Lines from the one containing "table_cell [119, 1084, 651, 1129]" through the final line of the records are the only ones to copy, and each must match exactly.
***** WORKING DATA
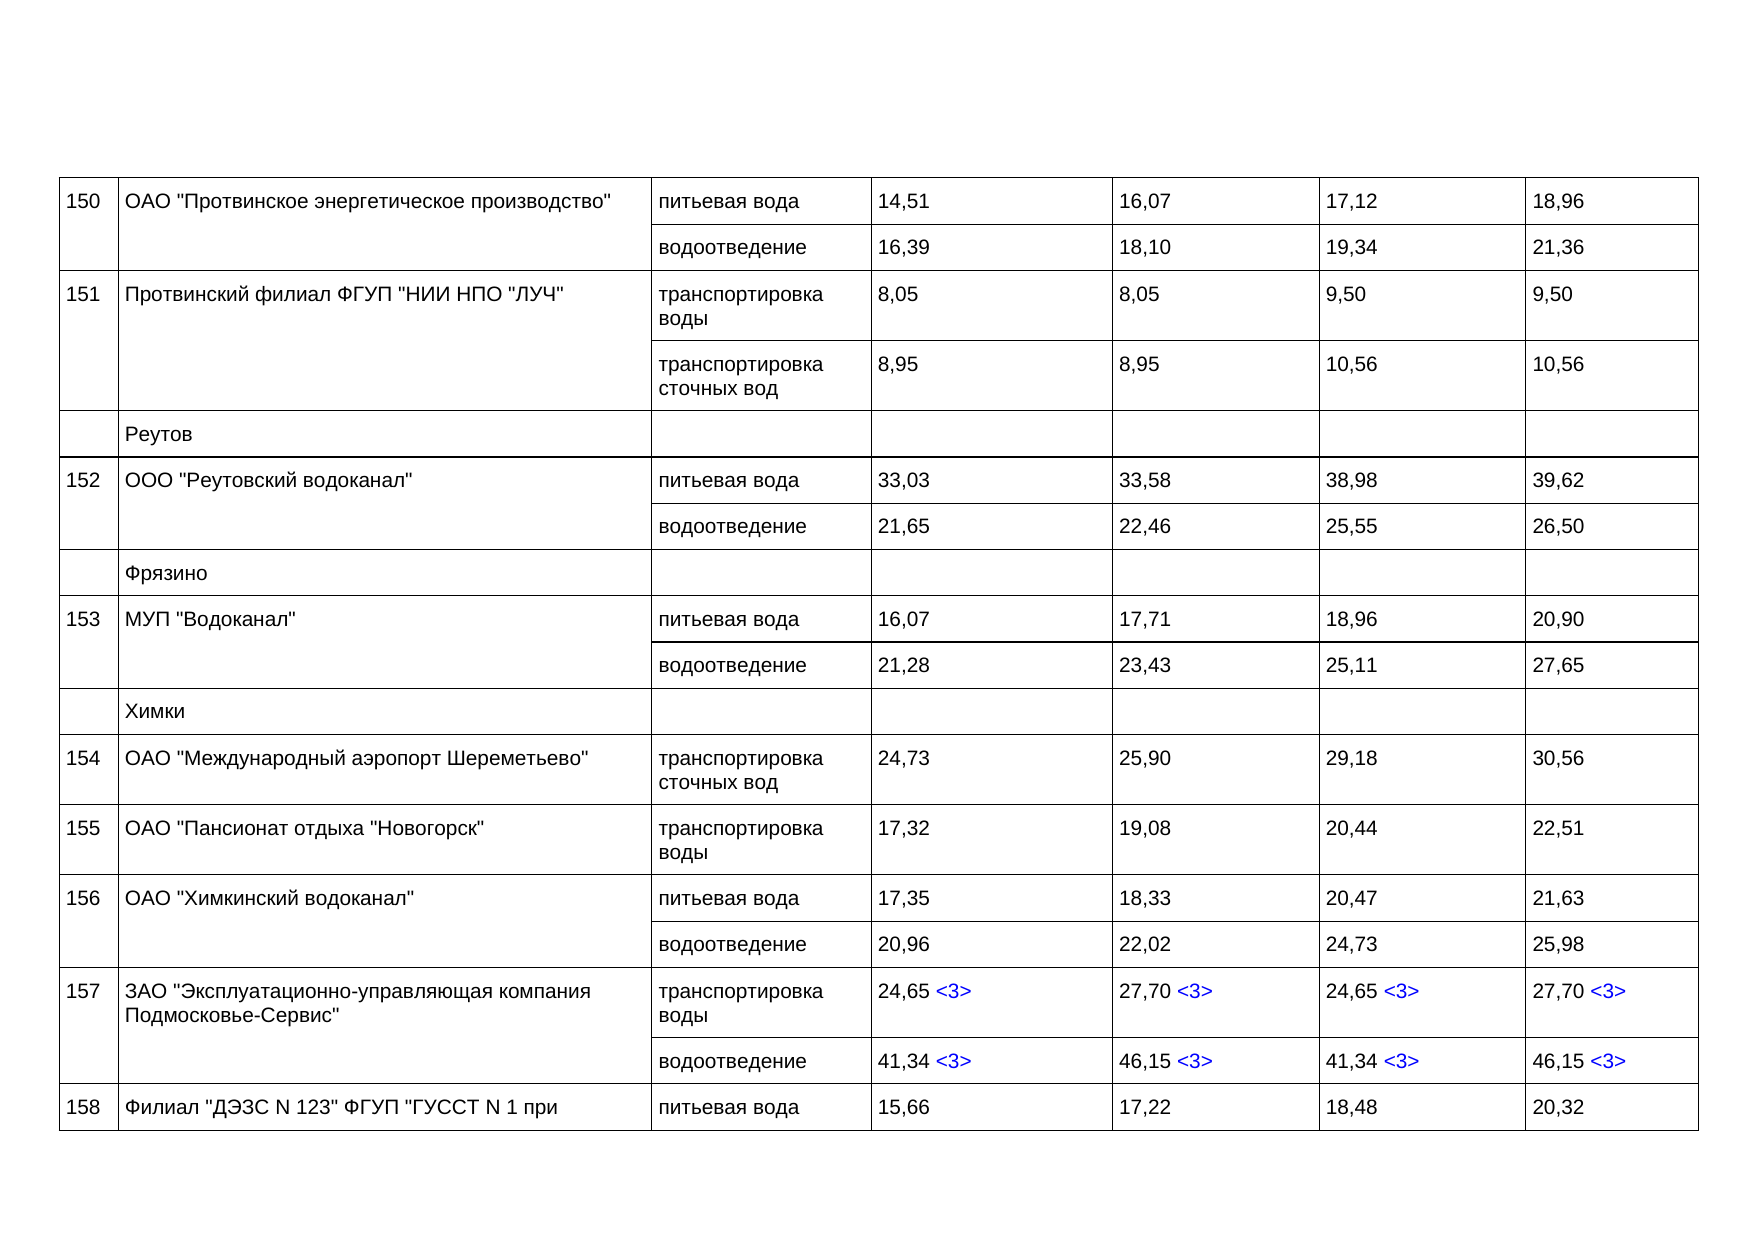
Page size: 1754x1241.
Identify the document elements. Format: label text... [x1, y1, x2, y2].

table_cell 19,34 [1320, 225, 1525, 270]
table_cell 29,18 [1320, 735, 1525, 804]
table_cell 25,55 [1320, 504, 1525, 549]
table_cell 24,65 <3> [872, 968, 1112, 1037]
table_cell 21,65 [872, 504, 1112, 549]
table_cell транспортировка воды [652, 968, 871, 1037]
table_cell водоотведение [652, 1038, 871, 1083]
table_cell 17,12 [1320, 178, 1525, 223]
table_cell 8,05 [1113, 271, 1319, 340]
table_cell 46,15 <3> [1113, 1038, 1319, 1083]
table_cell 20,47 [1320, 875, 1525, 921]
table_cell [1526, 550, 1698, 595]
table_cell 24,73 [1320, 922, 1525, 967]
table_cell 27,65 [1526, 643, 1698, 688]
table_cell 22,46 [1113, 504, 1319, 549]
table_cell 21,36 [1526, 225, 1698, 270]
table_cell 151 [60, 271, 118, 410]
table_cell 18,33 [1113, 875, 1319, 921]
table_cell Протвинский филиал ФГУП "НИИ НПО "ЛУЧ" [119, 271, 651, 410]
table_cell питьевая вода [652, 875, 871, 921]
table_cell транспортировка сточных вод [652, 735, 871, 804]
table_cell 155 [60, 805, 118, 874]
table_cell [872, 689, 1112, 734]
table_cell 18,48 [1320, 1084, 1525, 1129]
table_cell МУП "Водоканал" [119, 596, 651, 688]
table_cell Фрязино [119, 550, 651, 595]
table_cell 33,03 [872, 458, 1112, 503]
table_cell питьевая вода [652, 1084, 871, 1129]
table_cell 41,34 <3> [872, 1038, 1112, 1083]
table_cell 23,43 [1113, 643, 1319, 688]
table_cell [1320, 689, 1525, 734]
table_cell 10,56 [1526, 341, 1698, 410]
table_cell [872, 550, 1112, 595]
table_cell 15,66 [872, 1084, 1112, 1129]
table_cell [652, 689, 871, 734]
table_cell [60, 411, 118, 456]
table_cell ОАО "Международный аэропорт Шереметьево" [119, 735, 651, 804]
table_cell 46,15 <3> [1526, 1038, 1698, 1083]
table_cell питьевая вода [652, 178, 871, 223]
table_cell 17,22 [1113, 1084, 1319, 1129]
table_cell 150 [60, 178, 118, 270]
table_cell [652, 550, 871, 595]
table_cell 41,34 <3> [1320, 1038, 1525, 1083]
table_cell 17,35 [872, 875, 1112, 921]
table_cell водоотведение [652, 922, 871, 967]
table_cell 152 [60, 458, 118, 549]
table_cell 156 [60, 875, 118, 967]
table_cell 9,50 [1320, 271, 1525, 340]
table_cell 17,32 [872, 805, 1112, 874]
table_cell 24,65 <3> [1320, 968, 1525, 1037]
table_cell 20,96 [872, 922, 1112, 967]
table_cell 157 [60, 968, 118, 1083]
table_cell ОАО "Химкинский водоканал" [119, 875, 651, 967]
table_cell 10,56 [1320, 341, 1525, 410]
table_cell [60, 689, 118, 734]
table_cell 39,62 [1526, 458, 1698, 503]
table_cell 27,70 <3> [1113, 968, 1319, 1037]
table_cell водоотведение [652, 225, 871, 270]
table_cell 16,39 [872, 225, 1112, 270]
table_cell ОАО "Протвинское энергетическое производство" [119, 178, 651, 270]
table_cell 18,96 [1526, 178, 1698, 223]
table_cell [1526, 689, 1698, 734]
table_cell 16,07 [1113, 178, 1319, 223]
table_cell 18,10 [1113, 225, 1319, 270]
table_cell [1320, 411, 1525, 456]
table_cell 9,50 [1526, 271, 1698, 340]
table_cell 24,73 [872, 735, 1112, 804]
table_cell 158 [60, 1084, 118, 1129]
table_cell 8,95 [872, 341, 1112, 410]
table_cell 8,95 [1113, 341, 1319, 410]
table_cell 26,50 [1526, 504, 1698, 549]
table_cell 30,56 [1526, 735, 1698, 804]
table_cell [1320, 550, 1525, 595]
table_cell транспортировка сточных вод [652, 341, 871, 410]
table_cell 18,96 [1320, 596, 1525, 641]
table_cell 20,44 [1320, 805, 1525, 874]
table_cell 153 [60, 596, 118, 688]
table_cell [1113, 550, 1319, 595]
table_cell 17,71 [1113, 596, 1319, 641]
table_cell 25,98 [1526, 922, 1698, 967]
table_cell 22,02 [1113, 922, 1319, 967]
table_cell ООО "Реутовский водоканал" [119, 458, 651, 549]
table_cell [1526, 411, 1698, 456]
table_cell 19,08 [1113, 805, 1319, 874]
table_cell транспортировка воды [652, 805, 871, 874]
table_cell 154 [60, 735, 118, 804]
table_cell водоотведение [652, 643, 871, 688]
table_cell 21,28 [872, 643, 1112, 688]
table_cell питьевая вода [652, 458, 871, 503]
table_cell 14,51 [872, 178, 1112, 223]
table_cell 21,63 [1526, 875, 1698, 921]
table_cell ОАО "Пансионат отдыха "Новогорск" [119, 805, 651, 874]
table_cell [872, 411, 1112, 456]
table_cell Реутов [119, 411, 651, 456]
table_cell 16,07 [872, 596, 1112, 641]
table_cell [119, 1084, 651, 1129]
table_cell 25,11 [1320, 643, 1525, 688]
table_cell 27,70 <3> [1526, 968, 1698, 1037]
table_cell 8,05 [872, 271, 1112, 340]
table_cell 20,90 [1526, 596, 1698, 641]
table_cell питьевая вода [652, 596, 871, 641]
table_cell [1113, 689, 1319, 734]
table_cell 25,90 [1113, 735, 1319, 804]
table_cell транспортировка воды [652, 271, 871, 340]
table_cell [1113, 411, 1319, 456]
table_cell 38,98 [1320, 458, 1525, 503]
table_cell [60, 550, 118, 595]
table_cell [652, 411, 871, 456]
table_cell ЗАО "Эксплуатационно-управляющая компания Подмосковье-Сервис" [119, 968, 651, 1083]
table_cell 20,32 [1526, 1084, 1698, 1129]
table_cell 33,58 [1113, 458, 1319, 503]
table_cell 22,51 [1526, 805, 1698, 874]
table_cell водоотведение [652, 504, 871, 549]
table_cell Химки [119, 689, 651, 734]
**********
* _ANSWER SECTION_
table_cell [119, 1084, 651, 1129]
table_cell 25,11 [1320, 643, 1525, 688]
table_cell 27,70 <3> [1526, 968, 1698, 1037]
table_cell 8,05 [872, 271, 1112, 340]
table_cell 20,90 [1526, 596, 1698, 641]
table_cell питьевая вода [652, 596, 871, 641]
table_cell [1113, 689, 1319, 734]
table_cell 25,90 [1113, 735, 1319, 804]
table_cell транспортировка воды [652, 271, 871, 340]
table_cell [1113, 411, 1319, 456]
table_cell 38,98 [1320, 458, 1525, 503]
table_cell [60, 550, 118, 595]
table_cell [652, 411, 871, 456]
table_cell ЗАО "Эксплуатационно-управляющая компания Подмосковье-Сервис" [119, 968, 651, 1083]
table_cell 20,32 [1526, 1084, 1698, 1129]
table_cell 33,58 [1113, 458, 1319, 503]
table_cell 22,51 [1526, 805, 1698, 874]
table_cell водоотведение [652, 504, 871, 549]
table_cell Химки [119, 689, 651, 734]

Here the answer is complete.